Hinsichtlich der Ankündigung, mit Rogue One einen düsteren Kriegsfilm drehen zu wollen, muss ich Disney, Edwards und den Drehbuchautoren zumindest für die Idee ein Lob aussprechen. Die Rebellen erscheinen nicht mehr als reine Lichtgestalten, sondern werden angegraut dargestellt, auch von der Radikalität ( am Ende sind alle Hauptfiguren tot ) bin ich beeindruckt. Auf dem Papier liest sich das großartig, letztendlich scheitert dies aber an der Ausführung. Wenn man bestimmte Szenen in den Episoden als düster oder intensiv empfindet, dann begründet sich dies nicht nur durch eine entsprechende Inszenierung, sondern auch durch die emotionale Bindung zu den gut ausgearbeiteten Charakteren. Das fehlt in Rogue One leider zu großen Teilen, die Charakterzeichnung der Hauptfiguren verbleibt auf einem rudimentären Niveau und die emotionale Bindung fällt dementsprechend schwach aus. Des Weiteren wird die düstere und bedrohliche Atmosphäre durch die ständigen Humoreinschübe ad absurdum geführt, in diesen Momenten lässt sich der Film kaum von Suicide Squad unterscheiden. Hoffentlich bessert sich das wie schon bei TFA in der Originalversion! Gleiches gilt auch für Ben Mendelsohns Direktor Krennic, der im Deutschen wie die Karikatur eines Star Wars Schurken erscheint und der düsteren Atmosphäre somit ebenfalls einen Riegel vorschiebt.

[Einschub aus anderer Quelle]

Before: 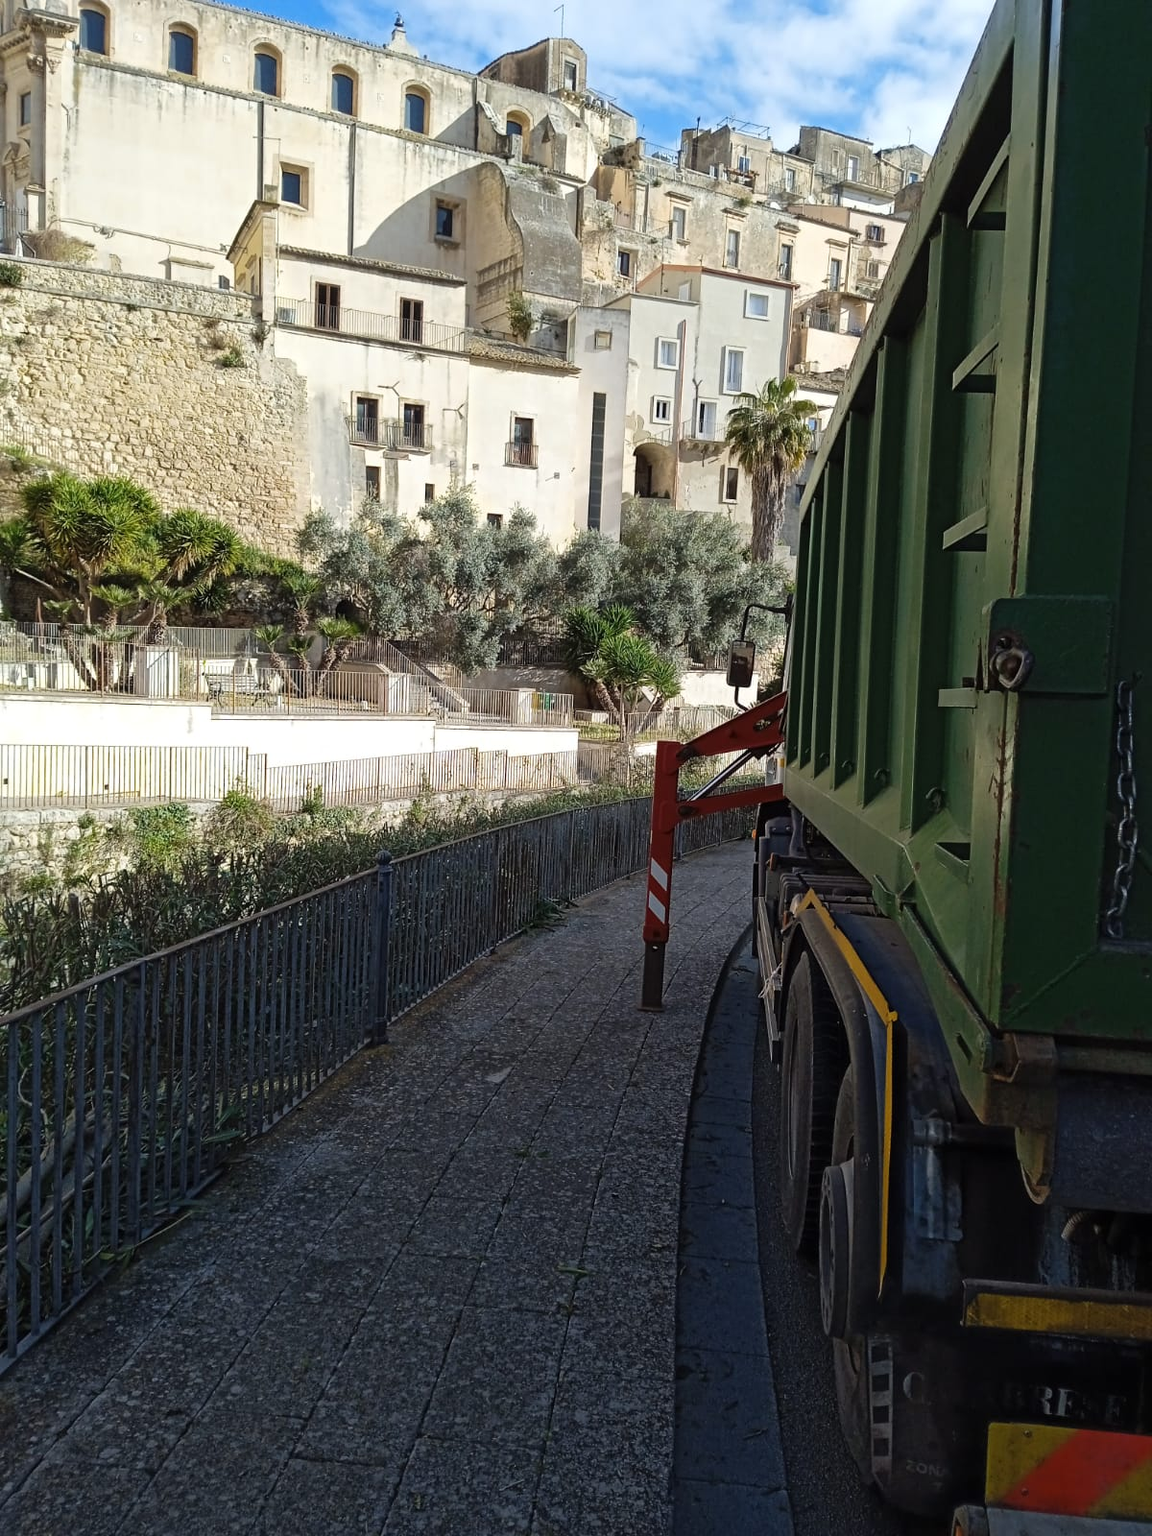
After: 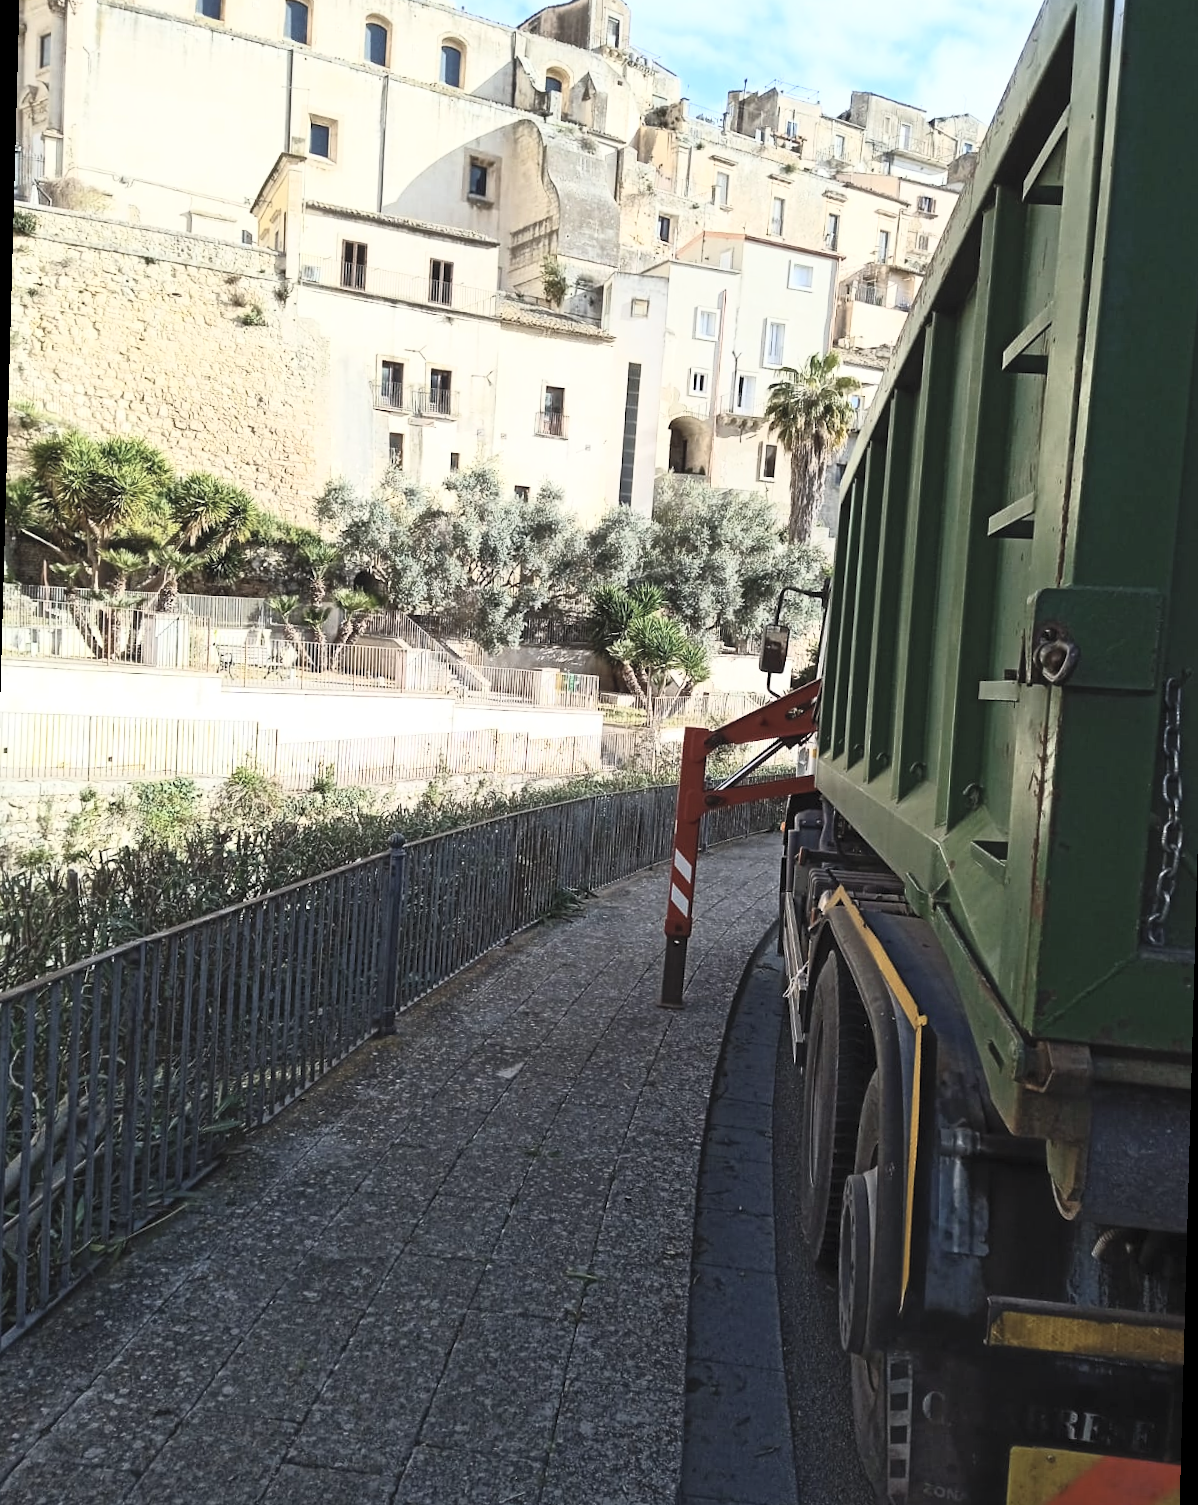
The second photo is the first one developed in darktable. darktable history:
rotate and perspective: rotation 1.57°, crop left 0.018, crop right 0.982, crop top 0.039, crop bottom 0.961
contrast brightness saturation: contrast 0.43, brightness 0.56, saturation -0.19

Insgesamt könnte ich darüber eventuell sogar hinwegsehen, wenn sich Rogue One wenigstens wie ein Star Wars Film anfühlen würde, aber selbst das gelingt nicht so recht - zumindest nicht in den ersten 90 Minuten. Normalerweise halte ich Michael Giacchino für einen tollen Komponisten, aber hier hat er mit seinem eigenen Score komplett ins Klo gegriffen. Die Bilder suggerieren mir zwar "Das ist Star Wars.", aber ohne eine passende Musikuntermalung bleibt es eben nur eine Behauptung. Nachdem der finale Kampf eingeläutet ist und in den letzten 30 Minuten wieder die altbekannten Williams-Melodien erklingen, stellt sich wie zu erwarten direkt das geliebte Star Wars Feeling ein. Anmerkung: Ähnliche Probleme hatte ich bei TFA, auch hier besserte es sich mit der Zweitsichtung.
Alles in allem stellt sich mir nun die Frage: Haben wir dieses Spin-Off über den Diebstahl der Todessternbaupläne wirklich gebraucht? Nach der Erstsichtung muss ich diese Frage mit "Jein" beantworten. Aufgrund des fehlenden Star Wars Feelings, der fehlenden düsteren Kriegsatmosphäre und der mangelhaften Charakterzeichnung empfand ich die ersten 90 Minuten als ziemlich belanglos. Inhaltlich und atmosphärisch kann sich die Geschichte erst in den letzten 30 Minuten entfalten, im Prinzip hätte also ein Kurzfilm ausgereicht. Highlight war für mich die Endszene mit Darth Vader, eine perfekte Überleitung zu Episode IV.